Ask HN: What mobile SDK should I learn - macco

I am starting to digg my head into mobile development. After the events of friday i don't know anymore which mobile SDK i should investigate.<p>Originally i wanted to learn Qt mobility. My thinking was like this:
* open source
* cross-plattform
* very easy to use
* not so much crowded with developers =&#62; less competition<p>Now I am not so sure anymore if it is better to learn another platform like Android or WebOS.<p>What are your thoughts about this? Any advice welcome.
======
wallflower
Don't fret about cross-platform. However, if you want to do games, look at
Unity3D ($$) - that is cross-platform.

I'm an iOS developer, now doing a deep-dive into Android.

Pretty much, the consensus among my iOS developer circle is that to be
considered a serious mobile player you need three platforms: iOS, Android, and
mobile web.

To be more marketable as a developer, there is no single platform that you
want to learn (the true answer is to strive to become a better designer than
coder - the best coder I know personally is a better designer - and that is
one of the reasons he's had top-10 App Store apps). Learning Android has less
of a learning curve. Knowing both iOS and Android is hard - I'm trying to do
that now - and I've given up - shelved all my iOS projects to focus on
Android.

Android is going to win in the long-run. WebOS is going to be a footnote in
the history of tablets (unfortunately Nokia didn't buy them 2 years ago).

[Recorded data]
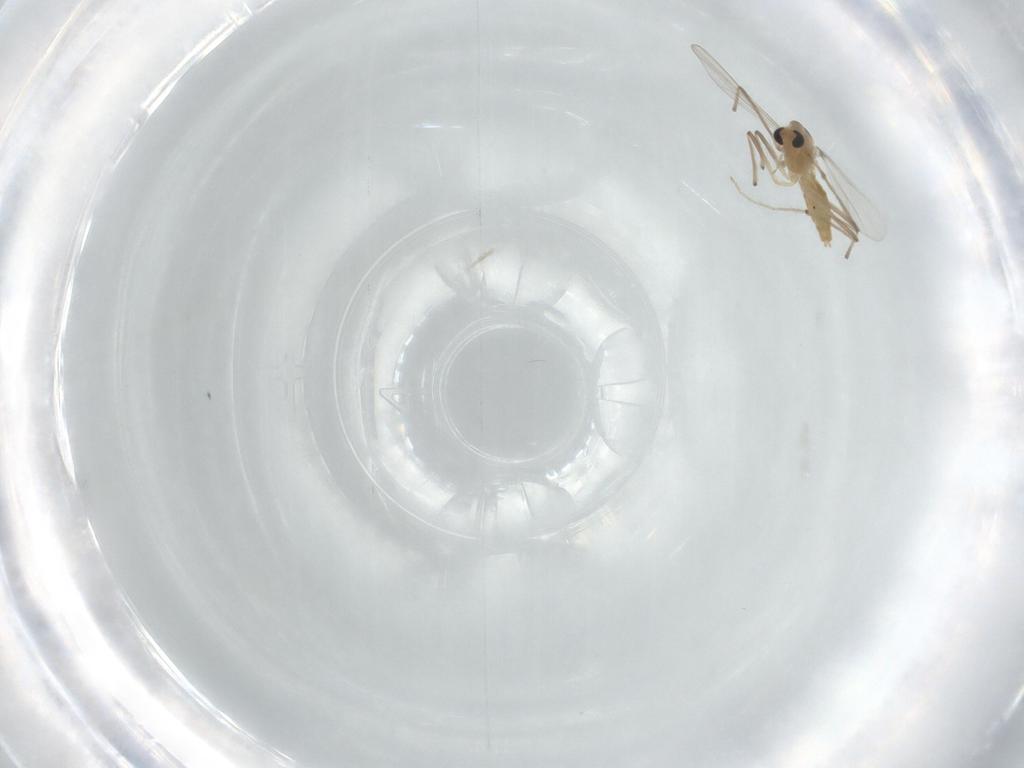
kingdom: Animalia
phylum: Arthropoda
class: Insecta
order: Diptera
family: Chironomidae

---

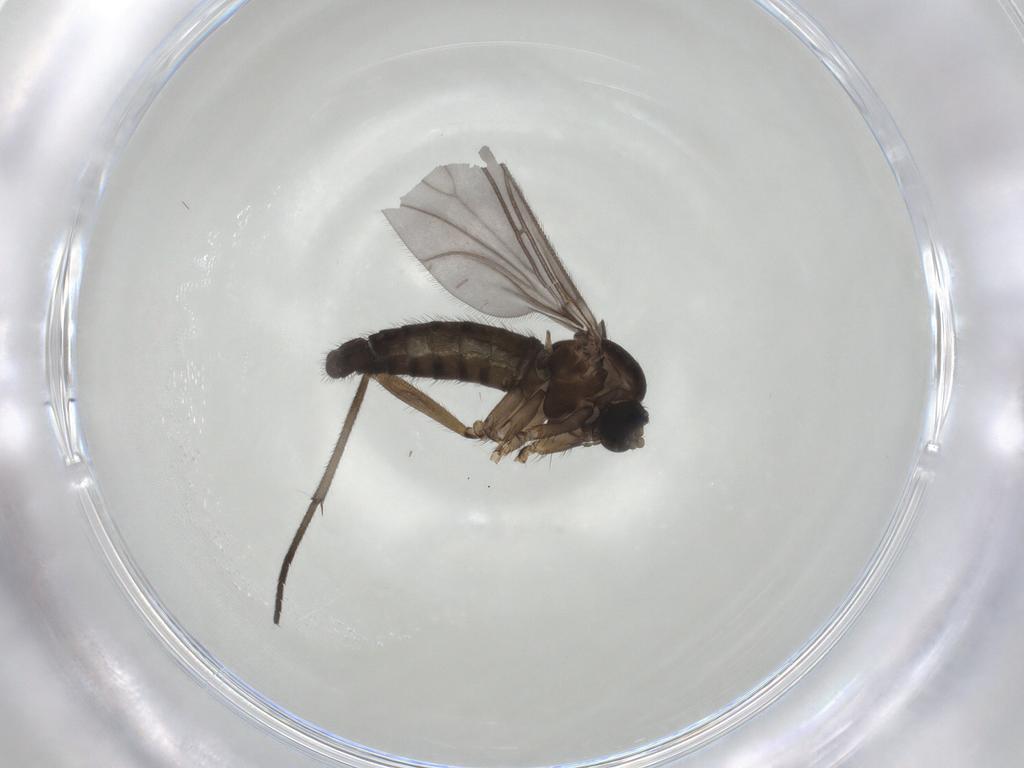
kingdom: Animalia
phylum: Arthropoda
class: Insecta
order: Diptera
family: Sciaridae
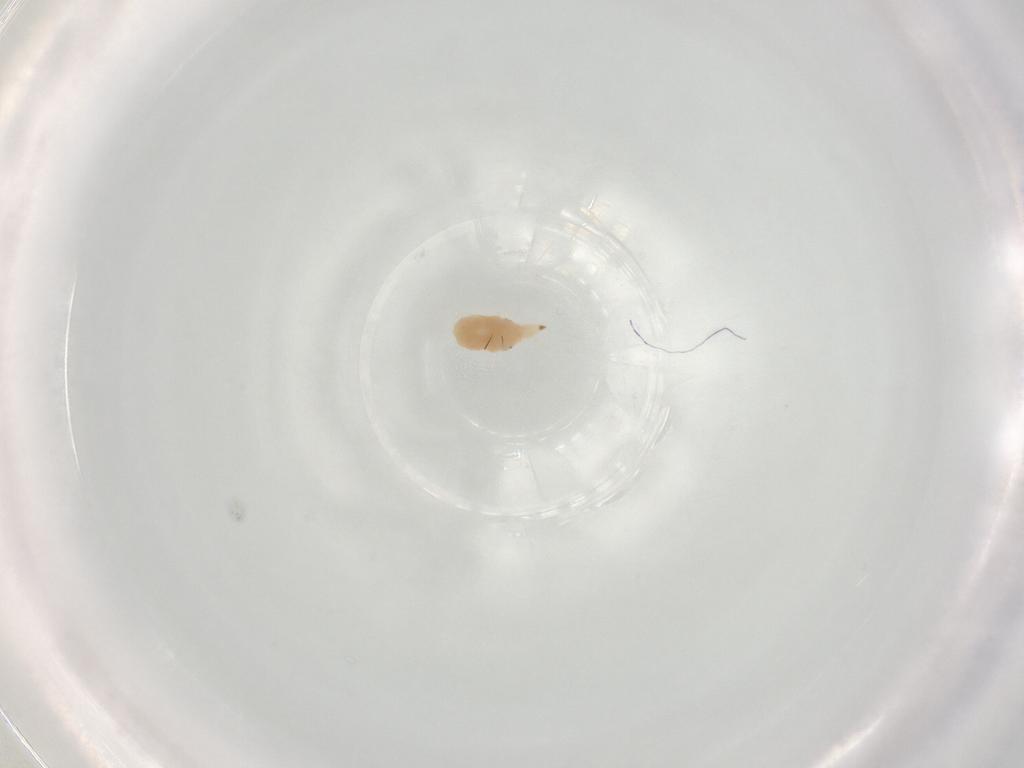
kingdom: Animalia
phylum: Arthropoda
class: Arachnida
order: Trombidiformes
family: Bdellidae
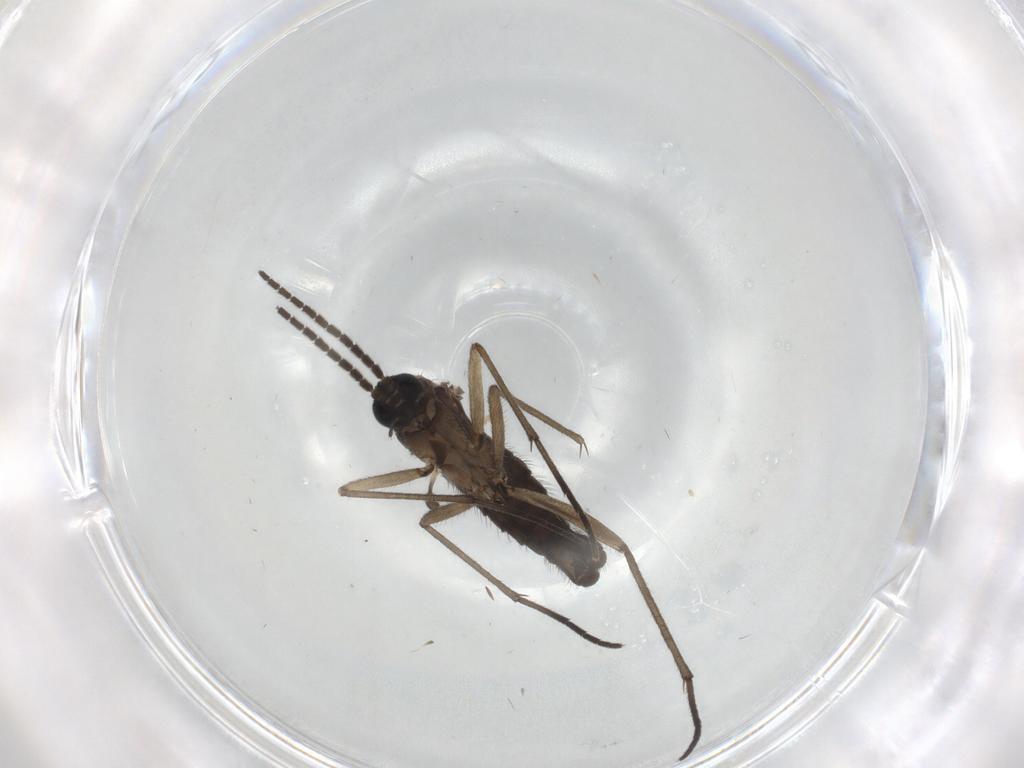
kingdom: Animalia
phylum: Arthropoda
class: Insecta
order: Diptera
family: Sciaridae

- **Given problem 1**: Reproduce the passage of the forum thread on choosing a mobile SDK between "I am starting" and "deep-dive into Android.", inclusive.
- **Given problem 2**: Proceed with the forum thread on choosing a mobile SDK, picking up right after its last sentence.

- **Right answer 1**:
I am starting to digg my head into mobile development. After the events of friday i don't know anymore which mobile SDK i should investigate.<p>Originally i wanted to learn Qt mobility. My thinking was like this:
* open source
* cross-plattform
* very easy to use
* not so much crowded with developers =&#62; less competition<p>Now I am not so sure anymore if it is better to learn another platform like Android or WebOS.<p>What are your thoughts about this? Any advice welcome.
======
wallflower
Don't fret about cross-platform. However, if you want to do games, look at
Unity3D ($$) - that is cross-platform.

I'm an iOS developer, now doing a deep-dive into Android.

- **Right answer 2**:
Windows Phone 7 is a wildcard. By mobile web, I don't mean rich HTML5 - I mean
decent mobile optimized websites like <http://shakeshack.com>

If you are going to study iPhone, just dive right in. The analyzer will save
you from the most egregious of memory leaks and retain cycles. You will
realize that your code you are writing sucks three or four iterations or
generations down the line. Don't fret about that. You will go back and forth
between the benefits of IB vs writing code for UIs directly.

If you are going to study Android, the code from OpenIntents is some of the
best written I've seen so far [1]. A lot of the Android examples don't cover
non-trivial stuff (like how do you have a ContentProvider that can handle
multiple tables, how do you skin). OpenIntents shows a way, maybe not the best
way - but decent, how to do all of that.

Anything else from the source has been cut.